Fematt believes grief, suspicion, and public judgment fueled his drug use through his second marriage, which collapsed when his wife left him. He says he used drugs to numb the pressure, but always knew he had potential, recounting taking unseriously addiction recovery programs as part of his parole conditions only to go back to his addiction habits that got him there in the first place.
He just believed he was built differently. What would have killed others, he survived. It took a health crisis and his guilt over burdening his family with his addiction to get him to quit.
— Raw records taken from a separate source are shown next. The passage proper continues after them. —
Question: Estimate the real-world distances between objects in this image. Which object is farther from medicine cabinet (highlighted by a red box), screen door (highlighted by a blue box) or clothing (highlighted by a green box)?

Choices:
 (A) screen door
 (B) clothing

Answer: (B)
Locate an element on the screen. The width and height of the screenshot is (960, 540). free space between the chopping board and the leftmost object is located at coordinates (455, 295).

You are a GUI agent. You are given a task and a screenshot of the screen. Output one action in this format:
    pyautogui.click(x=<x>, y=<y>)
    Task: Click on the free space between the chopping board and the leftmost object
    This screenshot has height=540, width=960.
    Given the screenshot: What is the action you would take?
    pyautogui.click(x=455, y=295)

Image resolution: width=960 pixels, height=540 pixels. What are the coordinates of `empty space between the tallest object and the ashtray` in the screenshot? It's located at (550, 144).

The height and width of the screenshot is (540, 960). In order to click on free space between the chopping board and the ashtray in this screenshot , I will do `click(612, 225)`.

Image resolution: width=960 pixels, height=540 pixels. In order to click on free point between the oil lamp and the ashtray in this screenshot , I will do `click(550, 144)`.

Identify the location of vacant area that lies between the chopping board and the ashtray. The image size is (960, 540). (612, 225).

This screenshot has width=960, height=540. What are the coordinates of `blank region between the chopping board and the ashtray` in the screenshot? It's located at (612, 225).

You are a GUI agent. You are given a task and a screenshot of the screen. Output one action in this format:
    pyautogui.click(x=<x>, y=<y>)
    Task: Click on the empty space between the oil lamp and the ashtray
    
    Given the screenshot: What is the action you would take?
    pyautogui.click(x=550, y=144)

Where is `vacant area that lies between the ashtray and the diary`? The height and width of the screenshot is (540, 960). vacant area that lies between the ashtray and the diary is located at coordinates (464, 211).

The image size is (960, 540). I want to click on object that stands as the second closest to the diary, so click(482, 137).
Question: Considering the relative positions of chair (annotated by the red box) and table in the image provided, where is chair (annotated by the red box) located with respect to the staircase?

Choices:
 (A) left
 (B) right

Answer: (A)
Fematt said he has always been a high-functioning addict, able to take care of his basic needs, maintain a job, and a household while still getting high. This particular attribute meant he was able to be sober long enough to become a longshore worker
“I had to go to so many meetings when I was always in trouble with the law. Most of the time, I’d just cheat and lie and sign myself. But then I realized the answer is in my head, I have the answer, all I have to do is say no. And no meeting can teach you that. You have to know in your gut, ‘I’m done.’ When I decided, I quit everything … the drinking, the drugging, and the smoking … everything. The one will lead to the other. If I start smoking, I’ll want a beer. If I start smoking drugs and drinking beer, I’ll want cigarettes again. It’s a vicious cycle, so I just said I’ll stop everything,” Fematt said.
His decision to live was strengthened by a desire for justice for his wife and unborn child and to prove wrong those who doubted he’d survive past the age of 40.
His wife, Christina, with whom he has been in a relationship for more than 20 years before they married a year ago, stood by him despite rumors and skepticism, helping him build a life of trust, honesty, and stability. Nearly 20 years sober, retired longshore worker, and happily married, he exudes gratitude. And he credits Christina with teaching him how to truly live after years of addiction and loss. One of the byproducts of that change was restoring a classic 1966 Thunderbird.
Fematt reflects on his father’s tough love approach after Broudreaux’s murder.
During the ‘80s, many families were wrecked by drug addiction; it was a crisis that afflicted families across the board.
Fematt said he believed his mom used to be a little mean to him because he was so much like his father. The elder Fematt was a baseball player for many years and would drink every day after the game. Then her sons became alcoholics and addicts.
“I could see why she was a little upset,” Fematt said.
However, all the things that he would need to take care of himself, particularly when he was single, such as cooking, washing, and ironing his own clothes, he credits her with.
“Money was different back then, but they’re barely making it work, but we got a good education,” Fematt explained. and learned the religious part of life [as a Catholic]. Communion, confirmation, and baptism we learned. Kids had to spend their weekends going to catechism because they don’t teach that at school.
He talks about raising his surviving son, Ronnie Fematt Jr., insisting he never abandoned him even as he battled addiction. Fematt takes pride in the fact that his relationship with his son is particularly strong now. He honors values passed down from his father—loyalty, discipline, and sacrifice—even as he witnesses generational changes in parenting and his father’s decline after losing his wife.
Fematt’s life began to change when he began to do longshoring work. But making decent money and supporting his family wasn’t enough to give Fematt peace. Even there, rumors about his alleged involvement in his wife’s murder spread among colleagues whom he accuses of being jealous of him. He recalls hostile police treatment and false accusations, including being arrested for a stabbing he didn’t commit. With the help of his uncle Henry, the charges didn’t stick.
It took Fematt having his own near-death experience following kidney failure 20 years ago to turn to a life of sobriety. He’d lost enough and didn’t want to lose anything else. Getting justice for Teresa was important, but for Ronnie Fematt, the real work was on himself.